I wondered whether he thought it mattered what the perception of him was and he said, "I think it does because the public, of course, are not sitting down and thinking about politics most of the time, they're getting on with their lives. So what influences them are little snippets and insights and perceptions.
"And so if they think she's a control freak or she's got a loveless marriage, if they get those impressions then it would influence them in a way which I think would be unfair. But at the same time I don't like putting on a show."
He remembers, cringing, the time he was instructed by a photographer to "oh, give her a kiss. And they played it as though we were having some semi-pornographic session".
Being against public displays of affection, I do not want to think about this, but he thinks we could have "a bit more in New Zealand life. I think we could be a bit more expressive, frankly ... I think people should, if you feel something is worth showing good feeling about, like giving somebody a hug, I think you should bloody well do it".
He loves sport for the emotional display, "because you see people genuinely absolutely either outraged or pleased or in pain. I think it's one of the few areas where people suddenly are themselves - both the people watching and playing".
Let's not get carried away. He wore a tie to the netball the other night. "Well, I thought I'd maintain standards, ha, ha! And it was from Louis Vuitton." He was given it in Valencia. "I know you wouldn't buy one," I say.
"Look, it's one thing about the job, Helen gets given a heck of a lot of things.
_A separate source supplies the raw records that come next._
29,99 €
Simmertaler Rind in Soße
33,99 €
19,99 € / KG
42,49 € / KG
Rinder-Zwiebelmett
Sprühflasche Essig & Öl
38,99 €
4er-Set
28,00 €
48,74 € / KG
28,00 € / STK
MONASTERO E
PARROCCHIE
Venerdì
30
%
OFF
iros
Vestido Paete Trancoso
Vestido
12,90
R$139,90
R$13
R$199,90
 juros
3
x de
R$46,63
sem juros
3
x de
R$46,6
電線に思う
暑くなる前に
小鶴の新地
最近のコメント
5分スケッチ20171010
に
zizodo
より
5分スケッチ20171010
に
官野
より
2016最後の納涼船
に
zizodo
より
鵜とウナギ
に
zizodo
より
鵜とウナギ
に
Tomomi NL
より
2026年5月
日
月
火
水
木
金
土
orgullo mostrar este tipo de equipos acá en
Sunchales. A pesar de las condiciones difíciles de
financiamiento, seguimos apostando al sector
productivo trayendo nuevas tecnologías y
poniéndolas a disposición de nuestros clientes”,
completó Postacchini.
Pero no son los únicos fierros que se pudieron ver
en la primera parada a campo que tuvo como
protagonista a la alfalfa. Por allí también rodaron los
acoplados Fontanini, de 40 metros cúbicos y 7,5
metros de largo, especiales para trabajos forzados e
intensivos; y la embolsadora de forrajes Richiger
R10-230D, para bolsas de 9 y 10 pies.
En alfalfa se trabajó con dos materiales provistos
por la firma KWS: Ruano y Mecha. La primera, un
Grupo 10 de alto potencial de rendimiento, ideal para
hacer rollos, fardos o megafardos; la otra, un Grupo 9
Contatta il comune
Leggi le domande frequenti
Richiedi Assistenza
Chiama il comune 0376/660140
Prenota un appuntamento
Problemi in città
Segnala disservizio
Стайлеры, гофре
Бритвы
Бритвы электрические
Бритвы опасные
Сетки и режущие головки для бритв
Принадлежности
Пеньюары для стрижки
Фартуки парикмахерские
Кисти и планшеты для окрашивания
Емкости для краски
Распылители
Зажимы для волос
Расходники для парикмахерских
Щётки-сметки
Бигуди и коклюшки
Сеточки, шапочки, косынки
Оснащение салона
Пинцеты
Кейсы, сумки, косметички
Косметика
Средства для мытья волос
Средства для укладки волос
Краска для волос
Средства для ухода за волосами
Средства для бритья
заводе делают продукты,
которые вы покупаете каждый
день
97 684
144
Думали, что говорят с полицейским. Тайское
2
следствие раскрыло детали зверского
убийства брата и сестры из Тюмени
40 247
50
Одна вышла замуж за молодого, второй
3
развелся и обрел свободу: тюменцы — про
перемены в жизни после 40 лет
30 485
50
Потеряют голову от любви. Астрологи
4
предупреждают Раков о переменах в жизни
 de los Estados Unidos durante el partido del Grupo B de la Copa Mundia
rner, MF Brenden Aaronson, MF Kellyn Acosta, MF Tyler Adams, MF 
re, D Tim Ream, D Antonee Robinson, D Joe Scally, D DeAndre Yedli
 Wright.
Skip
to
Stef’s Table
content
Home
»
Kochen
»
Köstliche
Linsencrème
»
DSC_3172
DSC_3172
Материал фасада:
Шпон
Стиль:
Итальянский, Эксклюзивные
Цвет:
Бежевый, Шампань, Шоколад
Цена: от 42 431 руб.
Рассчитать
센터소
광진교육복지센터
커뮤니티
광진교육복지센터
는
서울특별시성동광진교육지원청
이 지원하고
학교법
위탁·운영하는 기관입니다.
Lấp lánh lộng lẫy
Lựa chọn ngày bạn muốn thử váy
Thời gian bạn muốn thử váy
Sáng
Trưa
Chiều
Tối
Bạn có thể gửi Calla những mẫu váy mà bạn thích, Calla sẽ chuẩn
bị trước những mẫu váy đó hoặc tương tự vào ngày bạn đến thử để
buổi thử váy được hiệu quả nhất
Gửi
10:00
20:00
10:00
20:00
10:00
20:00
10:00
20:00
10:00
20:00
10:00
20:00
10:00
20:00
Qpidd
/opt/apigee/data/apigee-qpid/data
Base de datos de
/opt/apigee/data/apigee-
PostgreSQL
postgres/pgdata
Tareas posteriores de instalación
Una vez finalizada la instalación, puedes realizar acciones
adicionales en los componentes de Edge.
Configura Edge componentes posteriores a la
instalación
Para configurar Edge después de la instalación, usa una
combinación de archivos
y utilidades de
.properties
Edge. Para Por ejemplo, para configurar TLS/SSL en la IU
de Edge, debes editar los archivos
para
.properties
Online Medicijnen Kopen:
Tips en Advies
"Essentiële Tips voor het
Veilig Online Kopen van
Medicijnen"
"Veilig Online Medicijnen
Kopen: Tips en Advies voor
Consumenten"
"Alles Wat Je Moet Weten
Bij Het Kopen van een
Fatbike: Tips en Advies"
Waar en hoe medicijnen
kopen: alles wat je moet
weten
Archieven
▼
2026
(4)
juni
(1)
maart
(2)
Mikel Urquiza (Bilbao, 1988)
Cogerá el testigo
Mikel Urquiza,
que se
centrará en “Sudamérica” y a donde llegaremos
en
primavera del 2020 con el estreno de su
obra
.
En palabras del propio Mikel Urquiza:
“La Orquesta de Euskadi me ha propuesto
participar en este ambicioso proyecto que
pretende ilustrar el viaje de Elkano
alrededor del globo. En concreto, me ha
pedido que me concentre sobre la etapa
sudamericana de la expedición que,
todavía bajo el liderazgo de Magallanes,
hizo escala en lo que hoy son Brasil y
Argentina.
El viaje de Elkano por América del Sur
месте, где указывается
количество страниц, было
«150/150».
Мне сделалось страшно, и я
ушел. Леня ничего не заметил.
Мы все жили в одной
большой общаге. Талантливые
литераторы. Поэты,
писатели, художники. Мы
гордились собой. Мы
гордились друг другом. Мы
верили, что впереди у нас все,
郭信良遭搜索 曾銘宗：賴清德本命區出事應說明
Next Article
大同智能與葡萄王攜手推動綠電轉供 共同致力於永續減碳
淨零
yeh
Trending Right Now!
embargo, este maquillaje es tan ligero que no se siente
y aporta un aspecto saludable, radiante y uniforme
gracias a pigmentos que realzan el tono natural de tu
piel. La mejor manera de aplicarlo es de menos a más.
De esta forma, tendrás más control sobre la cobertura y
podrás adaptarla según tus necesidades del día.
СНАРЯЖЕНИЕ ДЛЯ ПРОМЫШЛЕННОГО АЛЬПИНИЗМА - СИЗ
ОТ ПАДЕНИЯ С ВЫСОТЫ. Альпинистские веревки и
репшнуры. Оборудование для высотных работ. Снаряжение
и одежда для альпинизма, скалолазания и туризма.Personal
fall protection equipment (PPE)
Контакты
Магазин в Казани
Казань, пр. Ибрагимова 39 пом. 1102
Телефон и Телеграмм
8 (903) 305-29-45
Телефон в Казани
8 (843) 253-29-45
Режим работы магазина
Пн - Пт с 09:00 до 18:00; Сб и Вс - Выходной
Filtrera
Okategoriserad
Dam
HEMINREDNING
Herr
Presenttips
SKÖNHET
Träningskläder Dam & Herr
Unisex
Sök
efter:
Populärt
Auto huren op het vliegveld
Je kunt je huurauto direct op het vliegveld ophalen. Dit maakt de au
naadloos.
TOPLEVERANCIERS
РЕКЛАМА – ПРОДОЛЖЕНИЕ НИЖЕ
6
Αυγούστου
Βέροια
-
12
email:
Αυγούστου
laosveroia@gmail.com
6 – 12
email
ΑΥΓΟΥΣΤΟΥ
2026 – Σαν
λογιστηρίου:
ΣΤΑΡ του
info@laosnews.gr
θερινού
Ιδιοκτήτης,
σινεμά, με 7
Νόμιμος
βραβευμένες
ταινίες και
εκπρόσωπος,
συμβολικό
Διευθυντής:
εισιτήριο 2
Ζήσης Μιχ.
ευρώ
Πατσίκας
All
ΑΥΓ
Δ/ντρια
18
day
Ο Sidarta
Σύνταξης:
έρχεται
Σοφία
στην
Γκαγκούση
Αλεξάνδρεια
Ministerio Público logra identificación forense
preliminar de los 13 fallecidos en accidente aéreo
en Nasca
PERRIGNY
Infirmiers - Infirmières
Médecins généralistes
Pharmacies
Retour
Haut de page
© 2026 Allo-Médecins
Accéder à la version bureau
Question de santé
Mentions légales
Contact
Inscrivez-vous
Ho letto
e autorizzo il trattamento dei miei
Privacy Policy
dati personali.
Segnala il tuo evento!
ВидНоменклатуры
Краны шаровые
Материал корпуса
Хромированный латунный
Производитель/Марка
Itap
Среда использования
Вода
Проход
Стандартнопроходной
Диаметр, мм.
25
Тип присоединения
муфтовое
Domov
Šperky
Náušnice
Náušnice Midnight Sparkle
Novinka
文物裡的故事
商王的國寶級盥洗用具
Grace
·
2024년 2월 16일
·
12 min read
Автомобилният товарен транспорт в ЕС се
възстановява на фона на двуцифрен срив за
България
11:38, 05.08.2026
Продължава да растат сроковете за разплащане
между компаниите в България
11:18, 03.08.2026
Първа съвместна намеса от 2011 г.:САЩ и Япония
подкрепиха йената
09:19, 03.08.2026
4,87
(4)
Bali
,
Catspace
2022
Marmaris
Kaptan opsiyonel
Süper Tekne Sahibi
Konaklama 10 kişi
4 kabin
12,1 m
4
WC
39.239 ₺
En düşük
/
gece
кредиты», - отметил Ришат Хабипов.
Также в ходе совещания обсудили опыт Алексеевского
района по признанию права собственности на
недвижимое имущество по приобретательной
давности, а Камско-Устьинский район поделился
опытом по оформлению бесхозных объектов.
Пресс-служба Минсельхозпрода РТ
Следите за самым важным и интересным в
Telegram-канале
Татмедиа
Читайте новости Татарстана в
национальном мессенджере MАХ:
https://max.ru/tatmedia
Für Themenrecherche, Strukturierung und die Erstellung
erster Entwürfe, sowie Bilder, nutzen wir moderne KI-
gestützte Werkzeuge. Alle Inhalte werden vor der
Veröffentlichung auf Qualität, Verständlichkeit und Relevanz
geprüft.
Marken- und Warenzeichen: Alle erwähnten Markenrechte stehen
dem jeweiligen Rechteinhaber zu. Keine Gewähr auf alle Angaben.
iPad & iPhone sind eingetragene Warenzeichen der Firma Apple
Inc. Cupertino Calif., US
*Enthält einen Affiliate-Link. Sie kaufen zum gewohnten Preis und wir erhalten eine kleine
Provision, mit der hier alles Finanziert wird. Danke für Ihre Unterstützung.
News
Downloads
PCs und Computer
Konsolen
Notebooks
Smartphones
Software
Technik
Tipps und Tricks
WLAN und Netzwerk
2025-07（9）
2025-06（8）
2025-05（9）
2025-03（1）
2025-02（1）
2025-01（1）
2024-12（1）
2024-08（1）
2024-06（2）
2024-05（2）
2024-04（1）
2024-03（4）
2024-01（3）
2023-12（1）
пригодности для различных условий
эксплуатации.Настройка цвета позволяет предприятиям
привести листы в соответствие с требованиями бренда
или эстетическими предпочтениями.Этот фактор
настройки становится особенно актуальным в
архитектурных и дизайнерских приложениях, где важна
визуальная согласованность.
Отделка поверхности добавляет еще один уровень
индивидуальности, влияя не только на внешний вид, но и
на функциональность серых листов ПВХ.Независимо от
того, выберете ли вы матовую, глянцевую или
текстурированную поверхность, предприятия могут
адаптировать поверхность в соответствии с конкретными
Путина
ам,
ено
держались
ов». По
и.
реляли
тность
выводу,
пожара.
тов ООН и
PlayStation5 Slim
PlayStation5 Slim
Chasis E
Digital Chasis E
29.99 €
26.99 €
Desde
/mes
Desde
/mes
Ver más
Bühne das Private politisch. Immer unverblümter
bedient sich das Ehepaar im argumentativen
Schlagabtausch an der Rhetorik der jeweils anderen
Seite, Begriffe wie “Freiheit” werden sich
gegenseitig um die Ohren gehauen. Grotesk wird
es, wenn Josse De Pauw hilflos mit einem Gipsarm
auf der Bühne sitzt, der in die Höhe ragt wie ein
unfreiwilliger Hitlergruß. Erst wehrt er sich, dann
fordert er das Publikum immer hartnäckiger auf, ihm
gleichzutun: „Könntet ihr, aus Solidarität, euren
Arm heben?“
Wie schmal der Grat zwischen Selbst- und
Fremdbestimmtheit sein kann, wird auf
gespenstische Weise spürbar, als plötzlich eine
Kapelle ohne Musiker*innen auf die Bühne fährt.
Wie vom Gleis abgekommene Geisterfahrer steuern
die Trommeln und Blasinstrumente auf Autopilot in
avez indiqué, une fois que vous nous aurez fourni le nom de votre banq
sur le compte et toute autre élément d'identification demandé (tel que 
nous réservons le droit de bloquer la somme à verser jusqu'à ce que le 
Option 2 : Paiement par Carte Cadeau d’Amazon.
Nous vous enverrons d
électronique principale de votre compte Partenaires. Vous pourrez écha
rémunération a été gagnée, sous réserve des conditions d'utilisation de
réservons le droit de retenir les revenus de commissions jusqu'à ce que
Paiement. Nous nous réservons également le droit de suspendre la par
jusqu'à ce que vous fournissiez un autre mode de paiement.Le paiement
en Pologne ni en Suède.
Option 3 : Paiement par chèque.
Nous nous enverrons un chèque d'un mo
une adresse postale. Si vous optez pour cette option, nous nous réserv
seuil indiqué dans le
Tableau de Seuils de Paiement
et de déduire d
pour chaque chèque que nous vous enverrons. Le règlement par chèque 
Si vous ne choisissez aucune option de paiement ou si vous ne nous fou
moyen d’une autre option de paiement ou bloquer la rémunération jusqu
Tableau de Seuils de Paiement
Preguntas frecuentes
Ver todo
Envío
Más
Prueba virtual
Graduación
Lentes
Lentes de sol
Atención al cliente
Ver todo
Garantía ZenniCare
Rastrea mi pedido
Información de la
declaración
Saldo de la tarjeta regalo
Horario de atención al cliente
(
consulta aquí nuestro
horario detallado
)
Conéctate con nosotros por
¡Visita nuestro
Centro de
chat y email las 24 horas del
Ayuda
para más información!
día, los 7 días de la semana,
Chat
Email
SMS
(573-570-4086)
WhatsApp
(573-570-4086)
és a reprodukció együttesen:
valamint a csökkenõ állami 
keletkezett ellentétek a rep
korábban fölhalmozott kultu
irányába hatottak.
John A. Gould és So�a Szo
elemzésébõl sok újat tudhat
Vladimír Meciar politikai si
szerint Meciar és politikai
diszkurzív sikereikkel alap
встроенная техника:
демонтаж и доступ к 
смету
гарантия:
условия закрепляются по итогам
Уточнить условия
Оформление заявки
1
Like this mug, you see!" he says, pointing at his Dairy Workers Union mug. "You wouldn't normally go out and buy one."
I say I know he wouldn't because he and Clark have Peter and Helen mugs which look as though they were made in the 70s.
"Do you," I ask, "think your notorious frugality is overstated?"
"Well, our existence is comfortable and, actually, Helen's more frugal. Like the other day I said, 'we need a new fridge; we need a new washing machine'. She said, 'what's wrong with them?' I said, 'that fridge we've had for 20 years and it was second-hand at the time so for God's sake we can afford a new one'. Fortunately it gave up the ghost."
He is "quite a sentimental person" and tells me about how, having recently been in Passchendaele, there "was barely an occasion when I wasn't shedding a tear". Talking about it makes him cry now, which was unexpected, to me, at least.
There is much that is surprising about him, if all you know about him is what you read. One thing I read came from his wife, who said he wasn't good at small talk but he says, "oh, no. I'm very, very good at it".
I bet he is, too. He is very entertaining, sometimes in a slightly dotty way. He certainly amused me with his musings on how netball could be good for young Islamic women who "could play in a rather ladylike fashion, probably. Look at the way it gets kids in. It's a bit like, you know, marching girls".
Me: "Marching girls!"
"You know, it's something for people to get involved with, as a team."
Me: "Marching girls!"
"Yeah, to show off their expertise and all the rest of it. I don't know if there are any left. I just remember that Cath Tizard used to be the patron of the marching girls."
Despite being fabulous at small talk (I'm not being snarky), he doesn't like to go out socially too often. He does interviews for his wife, "because I think she's quite an extraordinarily gifted person and anything I can do ... I don't want to be a deficit". Hardly. If I was the PM I'd order him along on every social occasion - but I'd like to see her try.